TIP: The eggs in this mousse are not cooked. If you’re concerned about the potential for salmonella, use eggs that have been pasteurized in the shell to minimize the risk.
Ingredients
One 9-ounce package chocolate wafer cookies or 24 Oreos
One 12-ounce package semisweet chocolate chips
1/2 cup sugar
2 tablespoons instant coffee powder
Pinch of kosher salt
7 large eggs, separated (see Cook’s Note)
1 teaspoon pure vanilla extract
Homemade Whipped Cream (recipe follows) or good-quality store-bought whipped cream
8 to 10 small mint sprigs, for garnish
Homemade Whipped Cream:
1 pint heavy cream
1/4 cup sugar
1 teaspoon pure vanilla extract
Pinch of sea salt
Directions
Place the cookies in a food processor and pulse until crushed. Set aside.

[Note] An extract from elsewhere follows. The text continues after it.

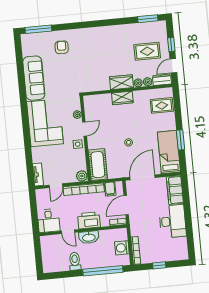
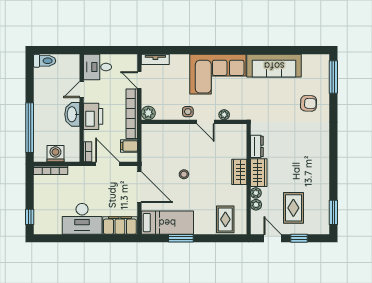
dresser: (162, 80) -> (257, 146), moved
cot: (98, 165) -> (160, 134), removed
toilet: (75, 261) -> (45, 61), moved
window: (159, 265) -> (30, 217), moved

In a large saucepan, combine the chocolate chips, sugar, coffee powder, salt, and 5 tablespoons water and cook over medium heat until the chocolate is melted and the mixture is smooth, stirring often. Remove the pan from the heat.
Meanwhile, in a large bowl, whisk together the egg yolks and vanilla.
Whisking constantly, add about 1/4 cup of the hot chocolate mixture to the yolks to temper them. Beat with an electric mixer to blend. Pour the remaining chocolate into the bowl and beat until well blended.
In a separate, very clean large bowl, with an electric mixer, beat the egg whites until stiff. Fold them into the chocolate mixture, taking care not to overmix.
Spread half the cookie crumbs in the bottoms of eight 8- to 10-ounce individual serving glasses.
Using half the mousse, evenly divide among the glasses, spooning it on top of the crumbs. Sprinkle the remaining crumbs on top. Divide the remaining mousse among the glasses. Chill in the refrigerator for at least 1 hour and up to 1 day.
Just before serving, top each glass with whipped cream and garnish with a mint sprig.
In a large bowl, combine the cream, sugar, vanilla, and salt. Beat with an electric mixer on high speed until fluffy and the cream holds a soft peak when you pull the beater out of the bowl.
Use at once or store in a covered container in the refrigerator for up to 30 minutes.
Consumption of raw or undercooked eggs, shellfish and meat may increase the risk of foodborne illness.